** Record set **
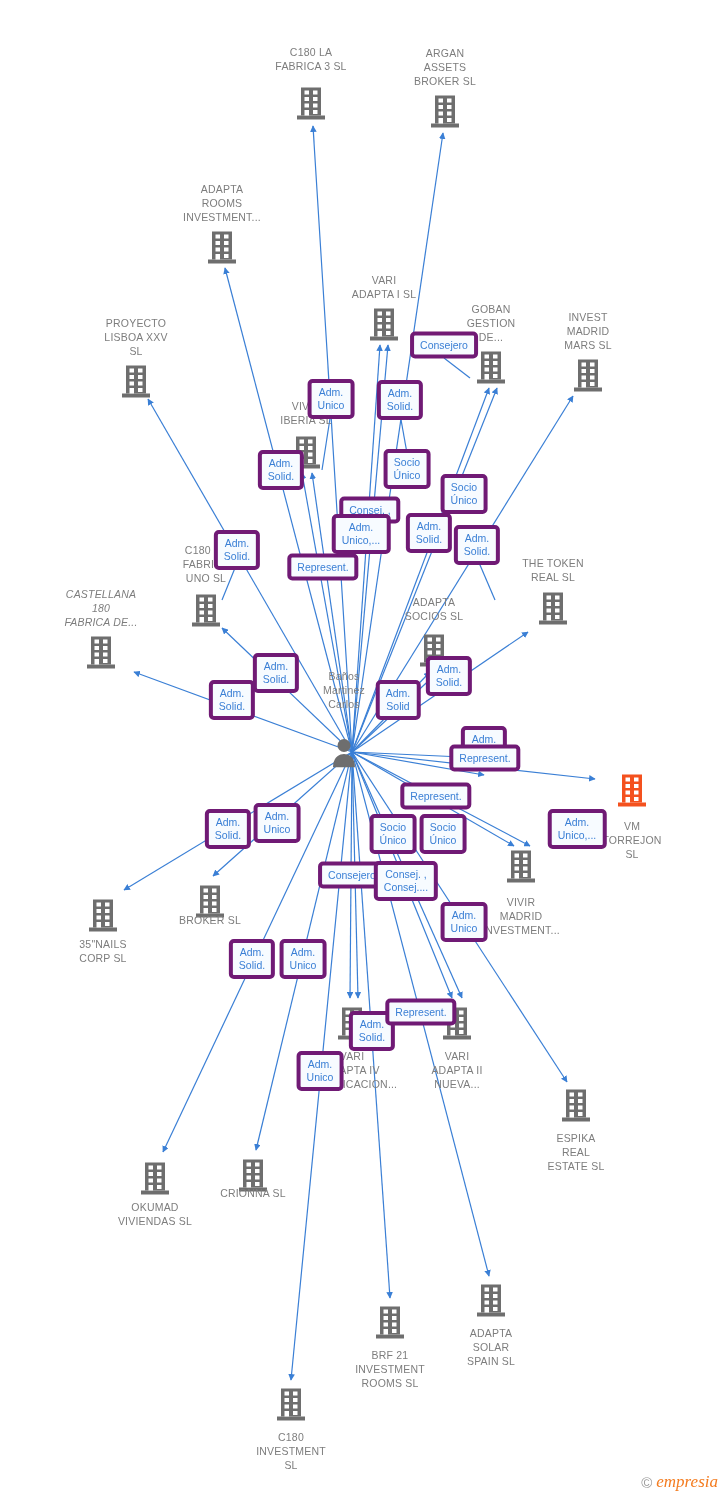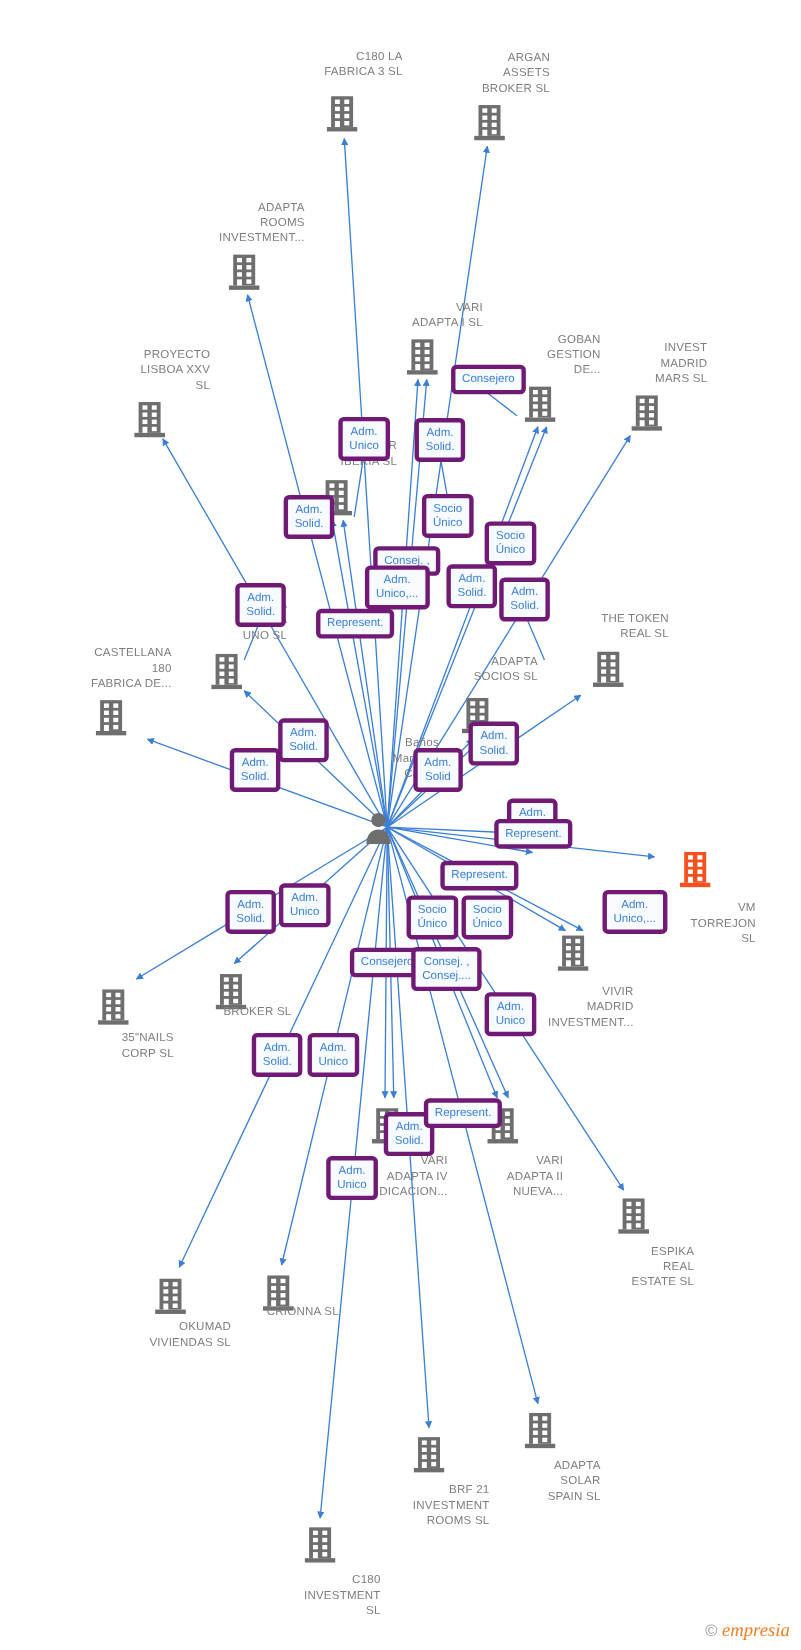"C180 LA" .node-label { text-align: right -> center }
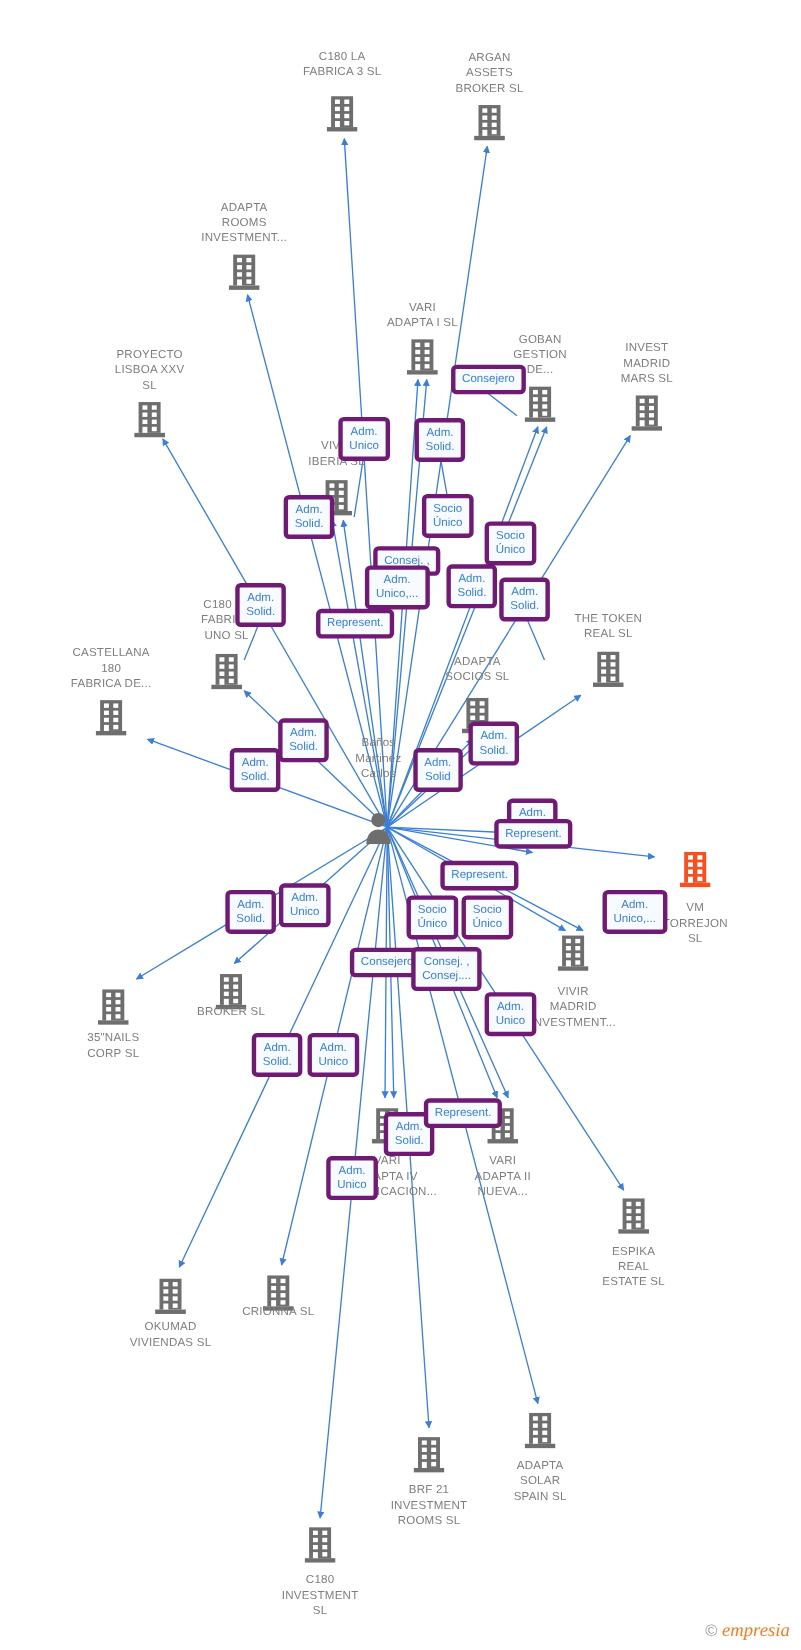"CASTELLANA" div.node-label { font-style: none -> italic }
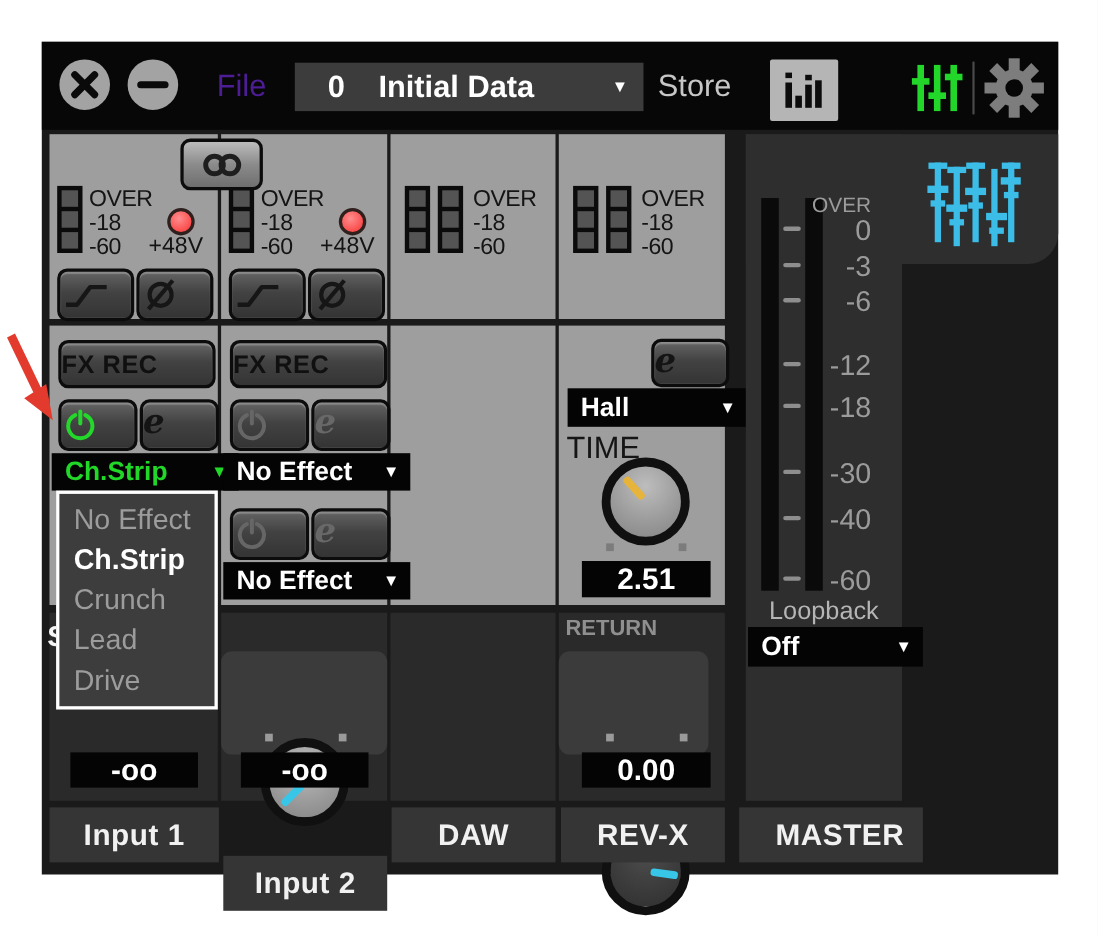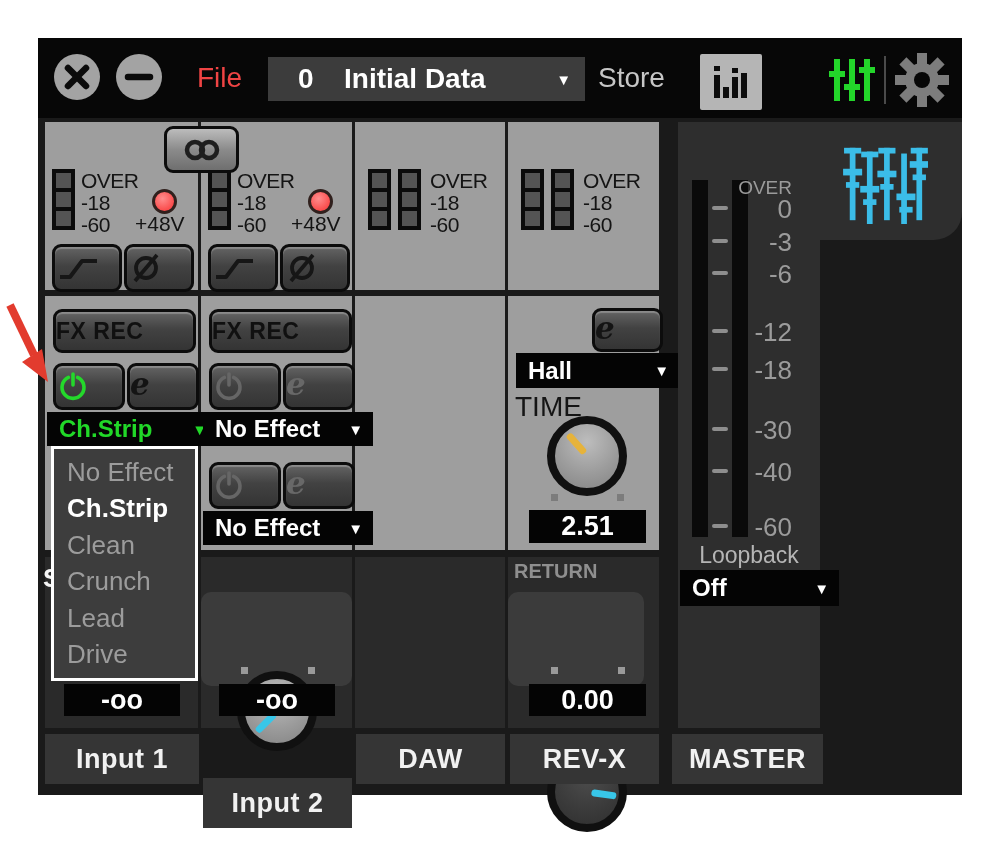"File" .tb-label { color: #ef4444 -> #4c1d95 }
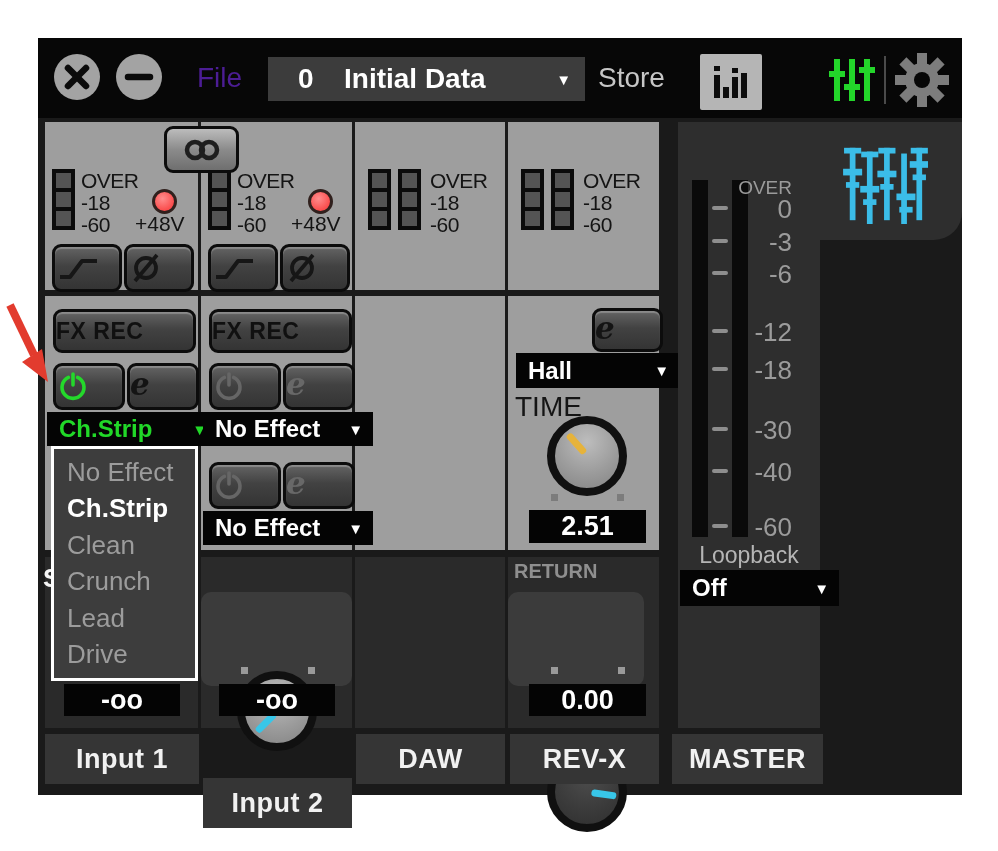"Clean" div.menu-item { html: <div>Clean</div> -> none }
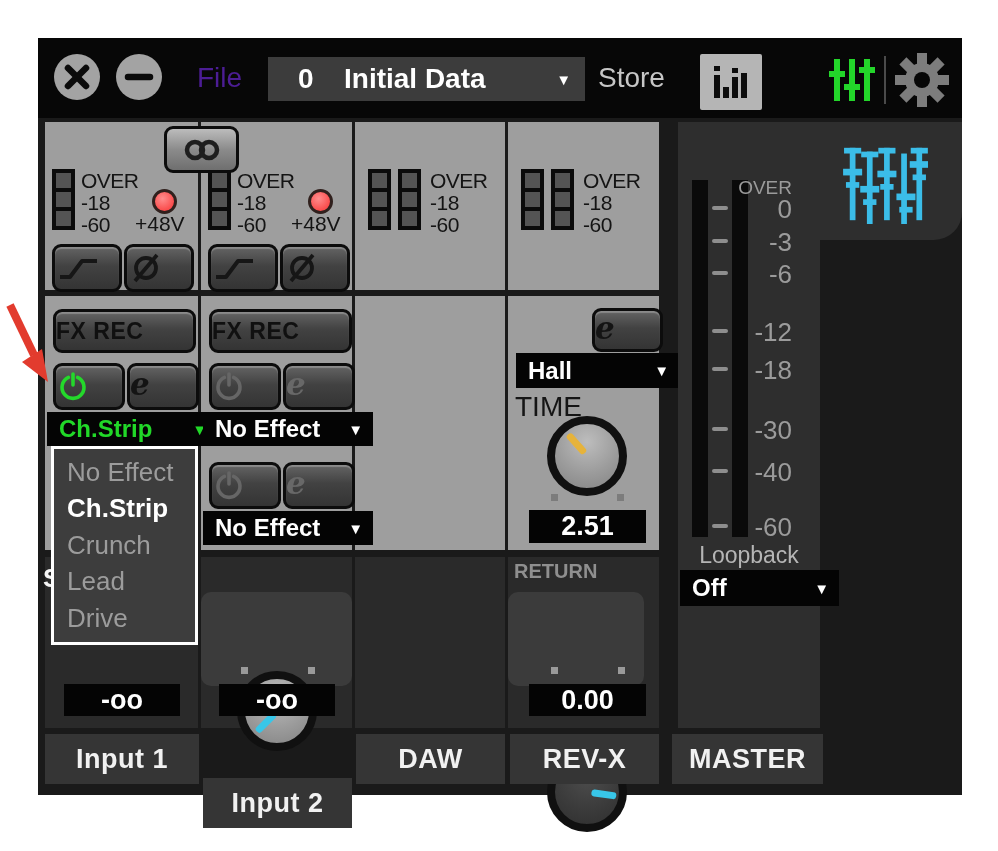"MASTER" div.abs { padding-left: none -> 16px }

** How to complete this task **
Skip the pictures and copy exactly the lines from the one containing "html: <div>Clean</div> ->" through the end of the material, both ends included.

** Solution below **
"Clean" div.menu-item { html: <div>Clean</div> -> none }
"MASTER" div.abs { padding-left: none -> 16px }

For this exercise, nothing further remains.